Describing Speaking to Their Mother, Belmore writes, “Asking people to address the land directly was an attempt to hear political protest as poetic action” (Beaucage and Belmore 1992). What does Belmore mean by poetic action? I think what is at work here is an idea of the poetic not as a specific type of utterance, but as any utterance offered with a specific directionality or orientation; in this case, an ecological one. Belmore’s statement helps us to understand how her work expands existing conceptions of both poetic and political speech. In the artist’s formulation, the direction of a speech act toward the land yolks together the political and the poetic, and this expands the range of both. In his “Translator’s Introduction” to Cavarero’s For More than One Voice, Paul A. Kottman (2005, viii) summarizes: “Cavarero locates the political sense of speech in the singularity of the speaker’s voice, the acoustic emission that emits from mouth to ear.” Belmore’s sculpture expands the scope of such a transmission, from a corporeal linking, to something like an ecological networking. Here, embodied voice carries from the throat to the mouth to the land: an ecological entity that includes the many ears, human and not, that it sustains. Similarly, Belmore’s sculpture insists on poetics as a practice that comprises speaking and listening, to and with materially inhabited space. The explicit relationality of this model operates not only in how Belmore’s artwork invites ecologically-oriented speech, but also in the grammatical fabric of the language some participants would have deployed in their speech acts with the sculpture. Anishinaabemowin’s classification of nouns between animate and inanimate categories suggests an approach to rendering one’s surroundings as comprising a multiplicity of agencies, enmeshed with, yet irreducible to, the human (Carter 2016). This may offer an alternate perspective to the potential solipsism of the internally-tuned poetic ear that Charles Olsen prioritizes in his notion of projective verse (Olsen 1950). Belmore’s sculptural installation performs practices of political protest and poetic action that value the unique materiality of the voice, while always understanding each voice’s imbrication with a complex, and inherently relational ecological terrain.

Works Cited

“amplify, v.” OED Online. September 2020. Oxford University Press. accessed October 30, 2020. https://www-oed-com.proxy.uchicago.edu/view/Entry/6745?redirectedFrom=amplify.

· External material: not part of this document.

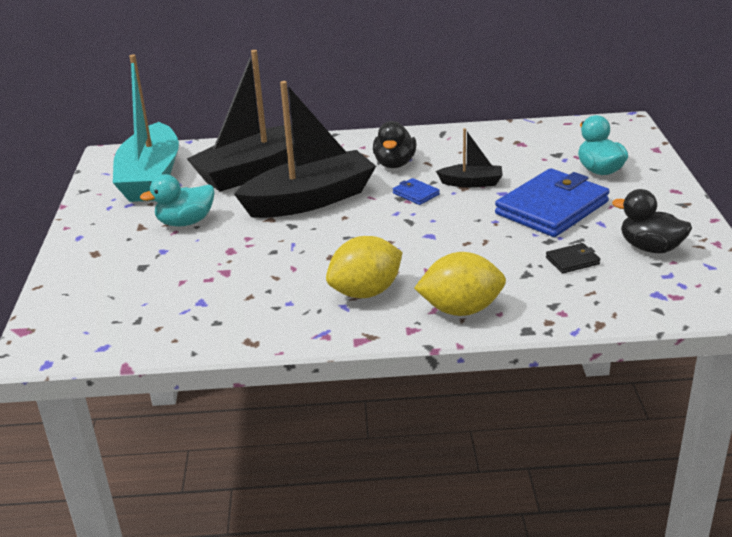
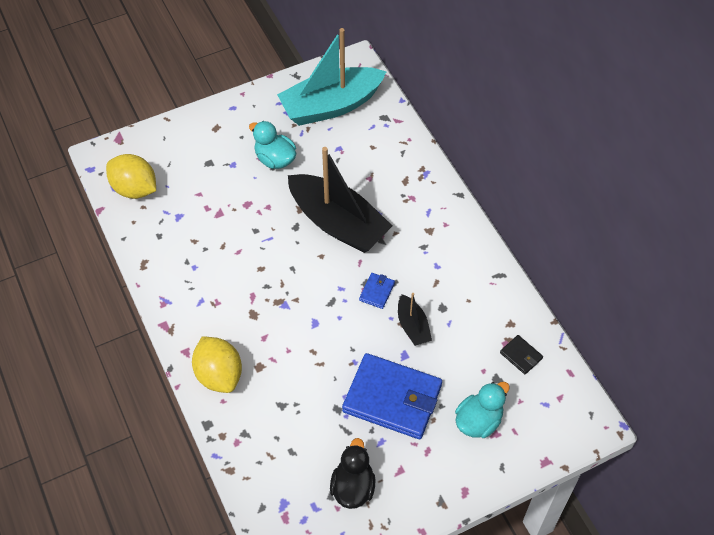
camera: 65 degrees right, 25 degrees up
(254, 171) = (368, 166): black boat -> none
(366, 292) = (222, 308): yellow lemon -> yellow lemon (135, 189)
(394, 164) = (423, 259): black duck -> none
(572, 261) = (312, 433): black wallet -> black wallet (521, 356)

Beaucage, Marjorie and Rebecca Belmore. Speaking to Their Mother. 1991; Winnipeg; Video Pool Media Arts Centre. Shooting format unlisted. accessed October 30, 2020. https://vimeo.com/99999913.

Carter, Jill. “Base Layers.” If This is Your Land, Where Are Your Stories: Spatial Dramaturgy and Indigenous Performance. Seminar at University of Toronto, January 19, 2016.

Crowhurst, N.H. “Horn Shapes.” in Basic Audio. Pressbaum, Austria: Virtual Institute of Applied Science, 2010. accessed October 30, 2020. http://www.vias.org/crowhurstba/crowhurst_basic_audio_vol1_049.html.

Kottman, Paul A. “Translator’s Introduction.” in For More than One Voice: Toward a Philosophy of Vocal Expression by Adriana Cavarero, vii-xxv. Stanford: Stanford University Press, 2005.